The core algorithm uses a contrastively trained bi-encoder retrieval model, which is notable for its computational efficiency and accuracy:

Coreference Resolution: The LinkMentions model uses paired contexts from Wikipedia hyperlinks to train entity coreference. Using contrastive training, it groups mentions referring to the same entity by bringing them close in the embedding space, while disassociating different entities.
Disambiguation: LinkWikipedia fine-tunes this coreference model to disambiguate entities by pairing their contexts with Wikipedia entry templates. Further adaptation to historical news datasets is achieved through the LinkNewsWikipedia model.
Training Setup: Utilizes Nvidia A6000 GPUs for training, achieving scalable performance with modest computational resources.

Results

The proposed models were evaluated on a new historical benchmark, "Entities of the Union", which covers mid-20th century newswire articles, demonstrating significant improvements over traditional entity disambiguation models. Key results include:

Performance: LinkNewsWikipedia model achieved 78.3% accuracy on the historical news benchmark, compared to 65.4% by the next best model (ReFinED).

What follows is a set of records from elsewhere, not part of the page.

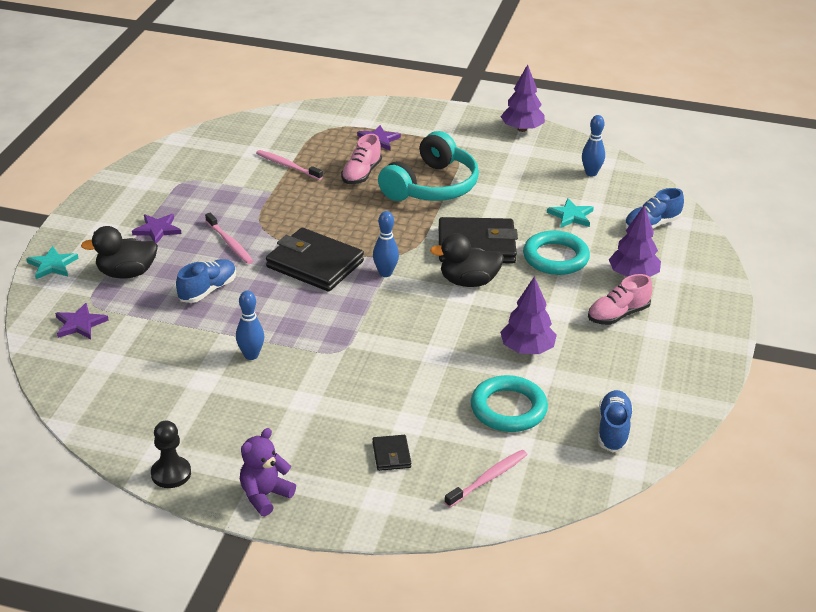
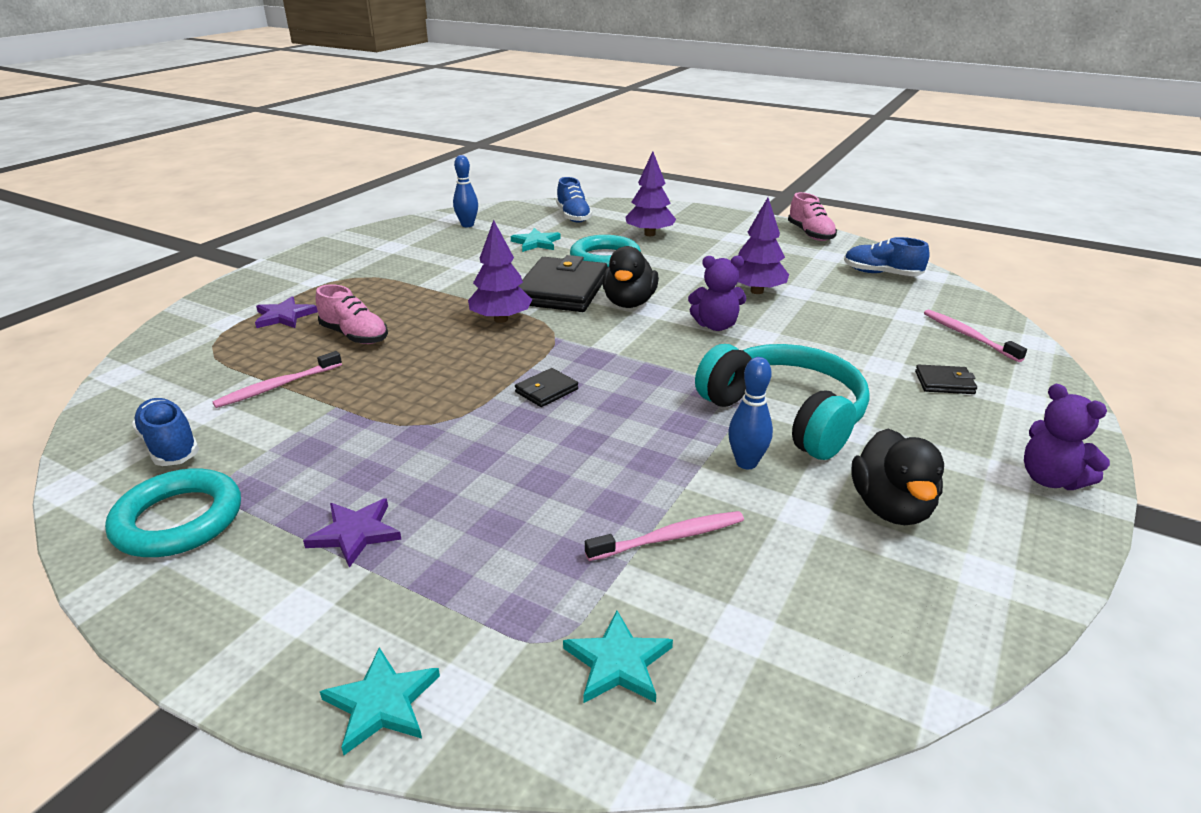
camera: 75 degrees left, 5 degrees down
(80, 324) = (618, 662): purple star -> turquoise star
(126, 273) = (474, 583): black duck -> black duck (891, 508)
(171, 474) = (1035, 564): black pawn -> none
(207, 290) = (569, 490): blue shoe -> blue shoe (170, 446)
(230, 243) = (450, 457): pink toothbrush -> pink toothbrush (669, 538)
(315, 264) = (546, 391): black wallet -> black wallet, size x0.45
(385, 273) = (590, 346): blue bowling pin -> none
(431, 186) = (423, 298): turquoise headphones -> turquoise headphones (785, 415)
(445, 330) = (716, 326): none -> purple teddy bear
(508, 409) = (854, 312): turquoise ring -> turquoise ring (178, 520)
(522, 129) = (352, 241): purple tree -> purple tree (501, 319)
(618, 315) = (709, 248): pink shoe -> pink shoe (810, 234)

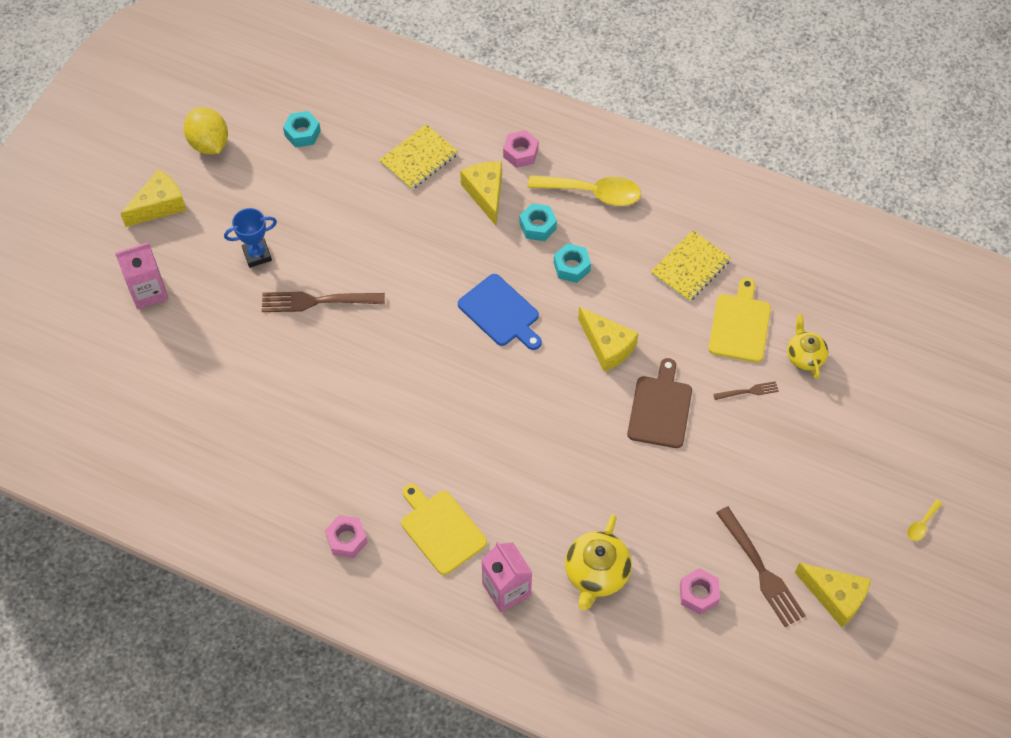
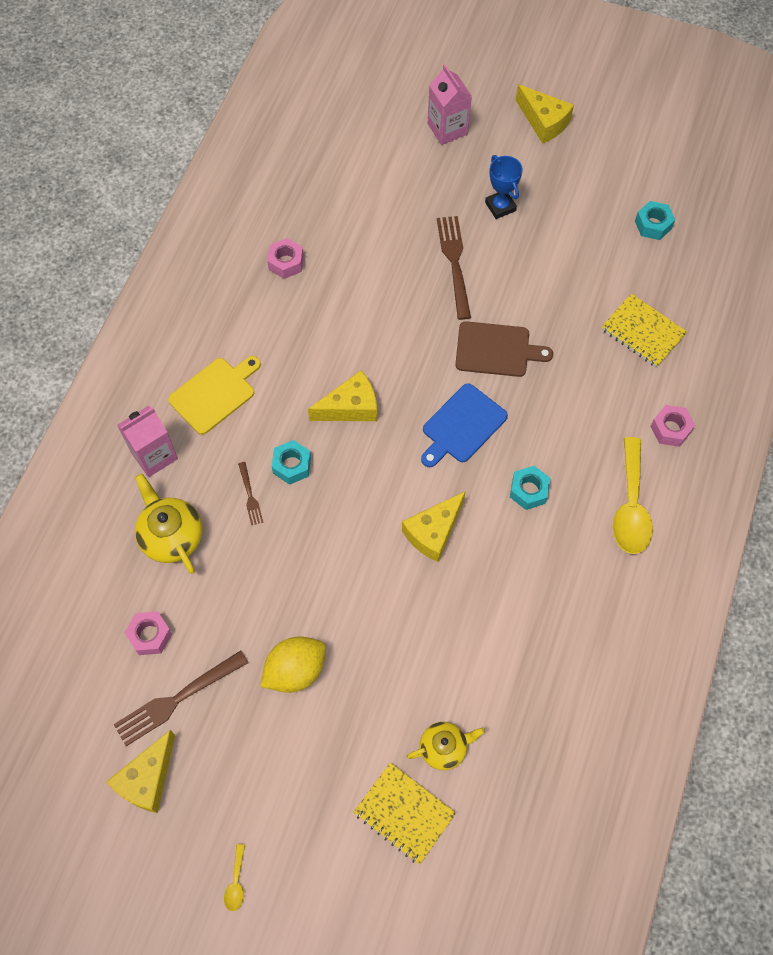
camera: 85 degrees right, 5 degrees up
(209, 143) = (623, 149): yellow lemon -> yellow lemon (295, 670)
(347, 539) = (202, 317): pink nut -> pink nut (286, 262)
(486, 194) = (609, 399): yellow cheese -> yellow cheese (350, 407)
(537, 226) = (576, 453): turquoise nut -> turquoise nut (292, 465)
(596, 573) = (171, 536): yellow teapot -> yellow teapot turned 45 degrees clockwise
(660, 408) = (362, 590): brown cutting board -> brown cutting board (496, 350)
(690, 267) = (547, 616): yellow notebook -> yellow notebook (404, 813)
(740, 325) = (477, 673): yellow cutting board -> none
(748, 391) = (391, 683): brown fork -> brown fork (250, 496)
(921, 524) = (236, 882): yellow spoon -> yellow spoon turned 120 degrees counterclockwise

The focus on handling out-of-knowledgebase individuals was pivotal in this success.
Modern Benchmarks: The models demonstrated competitive performance on modern benchmarks, particularly excelling in disambiguating news entities, evidenced by near-perfect performance on datasets like MSNBC.

Implications and Future Developments

The research has substantial implications for the field:

Practical Applications: The models can be applied to vast historical document collections, aiding in the paper of socio-historical patterns by systematically tagging and analyzing individuals.
Knowledgebase Expansion: By identifying notable but less-remembered historical figures, this research can guide the expansion of current knowledgebases like Wikipedia to cover a broader historical spectrum.
Theoretical Advances: The work highlights the importance of domain-specific training data, particularly for historical contexts, proposing efficient training methodologies like contrastive learning with hard negatives.

Limitations and Ethical Considerations

The paper acknowledges several limitations:

Ensuring comprehensive coverage of all historical individuals remains challenging since the training relies on extant knowledgebases.
Coreferencing and disambiguation accuracy, while high, may still necessitate human verification for critical applications.

Ethical considerations underline the necessity of critical interpretation of algorithmically tagged data, given the biases present in historical documents.

Conclusion

This paper makes considerable advancements in the field of entity coreference and disambiguation for historical texts. The methodologies and datasets introduced not only improve accuracy but also ensure the scalability of processing massive historical document collections, thereby presenting a significant step forward in the digitization and analysis of historical data.